“The Captain” Willis Reed shaped the golden years of the NBA tradition team New York Knick, especially a legendary moment went into history. The basketball idol died two years ago.
The most famous moment of his career is a winged word in America, until today.
It was May 8, 1970, the day of the seventh and last game of the NBA finals between the New York Knicks and the Los Angeles Lakers in a venerable Madison Square Garden. The game was not yet kicked off when a jubilee storm suddenly broke out, as the most famous sports and concert hall in the world had never experienced again.
The fans in the garden had spotted a great man who came out of the player tunnel with a face -frowned face. It was Willis Reed, the Knicks team captain. And he signaled: I play.
It was the legendary “Willis Reed Moment” that defined the myth of a basketball icon – and the symbol of a lasting legacy that had a comparatively short career beyond Reeds. And about his death today two years ago.
Willis Reed 1970: A moment for eternity
In order to understand the historical moment, you have to know: Willis Reed Jr. couldn’t have played that day, at least not at the usual discretion of a normal mortal.

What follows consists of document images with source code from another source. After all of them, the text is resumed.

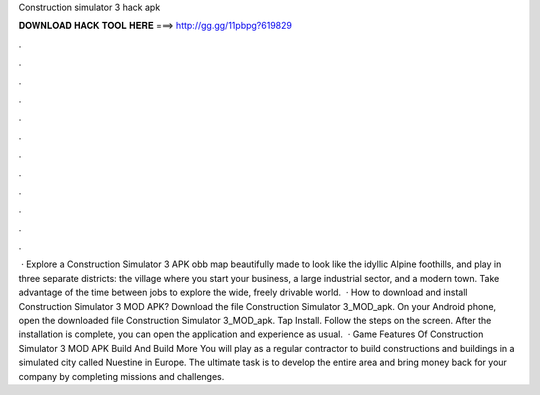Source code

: Construction simulator 3 hack apk

𝐃𝐎𝐖𝐍𝐋𝐎𝐀𝐃 𝐇𝐀𝐂𝐊 𝐓𝐎𝐎𝐋 𝐇𝐄𝐑𝐄 ===> http://gg.gg/11pbpg?619829

.

.

.

.

.

.

.

.

.

.

.

.

 · Explore a Construction Simulator 3 APK obb map beautifully made to look like the idyllic Alpine foothills, and play in three separate districts: the village where you start your business, a large industrial sector, and a modern town. Take advantage of the time between jobs to explore the wide, freely drivable world.  · How to download and install Construction Simulator 3 MOD APK? Download the file Construction Simulator 3_MOD_apk. On your Android phone, open the downloaded file Construction Simulator 3_MOD_apk. Tap Install. Follow the steps on the screen. After the installation is complete, you can open the application and experience as usual.  · Game Features Of Construction Simulator 3 MOD APK Build And Build More You will play as a regular contractor to build constructions and buildings in a simulated city called Nuestine in Europe. The ultimate task is to develop the entire area and bring money back for your company by completing missions and challenges.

In game 5 of the series, the 2.08 meter tall center had seriously injured in a duel with the great Wilt “The Stilt” Chamberlain, suffering a painful muscle tear between the hip and thigh. However, Reed wanted to be at no price from helping to help the Knicks to their first championship title.
With a combination of willpower and a strong pain reliever syringe, he started and triggered relieved ecstasy: “I thought: Now I know how an earthquake feels,” Reed later looked back on the public reaction.
The Knicks captain played 27 minutes, his measurable influence on the game was low with four points. However, the inspiring effect on the teammates around top scorer Walt Frazier was invaluable: at the end of the evening there was an 113:99 victory and the first championship title of the Knicks. And a hero legend for eternity.
The Knicks master heroes Willis Reed (right) and Walt Frazier during a reunion in 2011
Reed led the New York Knicks to the two NBA championship titles
Reed’s merits for the Knicks are even more comprehensive: As a captain, he led the franchise through the most successful time of her history, won his second master ring in 1973, both times he was also chosen the MVP of the finals, also the most valuable player in the league in 1970.
The technically experienced Big Man was the leading figure of the Knicks, sporty and human, also inspired by his personal ascent from the less privileged farmer’s son from the southern Louisiana at the time of racial segregation to the celebrated sportsidol of the “Big Apple”.
Despite his characteristics by the state-institutionalized racism, Reed was less politically than his rival Bill Russell or later Kareem Abdul-Jabbar. In a also famous episode from the 1970 master season, he had to be accused of worse.
A captain with authority
At that time, a dispute settled a dispute between his white Hall-of-fame colleague Bill Bradley and Cazzie Russell, who had come to the training ground with anger in her stomach-he had been threatened with a weapon during a police control on the grounds that an African American, who was supposed to be similar to him, had fresh out of prison.
Russell left his anger about “racial profiling” through rough training on his white teammates, Reed step in – and Russell insulted him with the words: “Be quiet, uncle Tom”. A serious insult to an African American who makes Buckele (based on the slavery novel “Uncle Toms Hütte”).
Reed replied that Russell should be able to “or this uncle Tom will step in a few people in the A ****”. Russell apologized that the great authority of “The Captain” did not miss its effect.
Second career overshadowed by tragedy
A year after the second title with the Knicks 1973 – the last one for the traditional team – Reed returned at the age of only 31 after too many injuries had affected his performance too much.
As a coach (for the Knicks and the then New Jersey Nets), he was less successful, more successful was a commitment as a sports manager and general manager of the NETs from 1989, in which one of Reed’s blackest hours fell: the tragic accident death of his top player Drazen Petrovic in Germany in 1993. “It is as if I had lost a son at a subsequent press conference.
Reed remained active at the NETs until 2004, and until 2007 he filled out the managing director job at the New Orleans Hornets in his home state before retiring from his job. “The Captain” Willis Reed died of heart failure on March 21, 2023 at the age of 80.